Essen. Ein eigenständiger Palästinenserstaat ist für Israels Regierungschef Netanjahu nach wie vor kein Thema. Sein USA-Besuch geriet zu einer Demonstration der Härte. Wir haben Hael Al-Fahoum, Vertreter der Palästinenser in Deutschland, gefragt: Sind Sie enttäuscht?
Hael Al-Fahoum: Ich bin enttäuscht, aber nicht überrascht. Leider ist die israelische Regierung noch nicht reif für eine Einigung. Sie versuchen immer noch, von dem abzuweichen, worauf sich die Internationale Gemeinschaft längst festgelegt hat. Die Israelis sind blind, und das hat etwas mit der Arroganz der Macht zu tun. Sie verschließen ihre Augen vor der Realität. Das ist traurig – nicht nur für die Palästinenser, sondern auch für die Israelis selbst. Was sie tun, läuft auf gegenseitige Zerstörung hinaus.
Am selben Tag, als Obama und Netanjahu sprachen, beschleunigte Israel den Siedlungsausbau im Westjordanland. Ist der mächtigste Mann der Welt zu schwach, um die Siedler zu stoppen?
Al-Fahoum: Nein. Israel erhält uneingeschränkte Unterstützung von den Vereinigten Staaten. Also werden die Entscheidungen in Washington gefällt und nicht in Tel Aviv.

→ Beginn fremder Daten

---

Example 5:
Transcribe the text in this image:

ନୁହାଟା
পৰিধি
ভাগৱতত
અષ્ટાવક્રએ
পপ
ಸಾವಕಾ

Was mir zusätzlich Hoffnung macht: Es gibt jetzt eine starke Bewegung zur Beendigung des Konflikts, sowohl vonseiten der USA als auch vonseiten Europas, die sich jetzt auf einer Wellenlänge bewegen.
Netanjahu sagte in Washington, er sei bereit für Gespräche mit Ihnen. Sind Sie es auch?
Al-Fahoum: Netanjahu ist bereit, unsere Häuser zu zerstören, eine Mauer zu bauen und Siedlungsprojekte voranzutreiben. Wenn das so ist, sind wir natürlich nicht bereit für Gespräche. Das ist doch grotesk: Er kann uns doch nicht erst zerstören und uns dann fragen, ob wir uns mit ihm zusammensetzen wollen. Die Siedlungen, die Blockade, die Zerstörungen müssen aufhören, so ist es in Annapolis vereinbart worden, und so steht es im Friedensplan, der Road Map. Wenn Netanjahu wirklich zu Gesprächen bereit ist, dann muss er das stoppen.
Road Map
Die Schaffung eines eigenständigen Palästinenserstaates ist Kern des Friedensplanes, der "Road Map", die unter anderem auf der Konferenz von Annapolis 2007 noch einmal bestätigt wurde. Benjamin Netanjahu vermeidet jeodch seit seinem Amtsantritt ein Bekenntnis zu einem palästinensischen Staat. In Washington sagte er am Montag lediglich: "Ich denke, wir können uns ein Arrangement vorstellen, in dem Israelis und Palästinenser Seite an Seite leben."
Sie haben einmal gesagt, die Zwei-Staaten-Lösung sei nicht Ihr Baby, sondern das der ganzen internationalen Gemeinschaft. Gibt es irgendeine Alternative dazu?
Al-Fahoum: Nein, es ist die einzige strategische Option. Ich glaube auch nicht, dass die israelische Regierung sich dem nunmehr verstärkten Drängen der Internationalen Gemeinschaft lange widersetzen kann.
Sie vertreten die Palästinensische Befreiungsorganisation PLO in Berlin. Wie beurteilen Sie die deutsche Rolle in diesem Konflikt?
Al-Fahoum: Die deutsche Politik ist diskret, aber gut. Sie tut viel für die wirtschaftliche Entwicklung und für den Aufbau eines zivilen Polizeiapparates.
Und die deutsche Öffentlichkeit?
Al-Fahoum: In den Medien gab es bislang nicht genug objektive Information über das Leiden der palästinensischen Bevölkerung. Aber das Verständnis für die Angelegenheiten der Palästinenser wächst. Deutschland ist da wie ein Elefant: Es ist schwierig, ihn in Bewegung zu versetzen, aber wenn er sich bewegt, bewegt er sich in die richtige Richtung.
Nächste Woche reist Ihr Präsident Abbas nach Washington. Was wird er tun?
Al-Fahoum: Abbas hat sich immer für eine Zwei-Staaten-Lösung eingesetzt, und er hat damit eine Menge riskiert. Denn für die Bevölkerung hat es ja keine Fortschritte gegeben, und das hat viele frustriert und radikalisiert. Abbas wird diese Vision aber weiter verfolgen, und das wird er dem amerikanischen Präsidenten ganz klar sagen.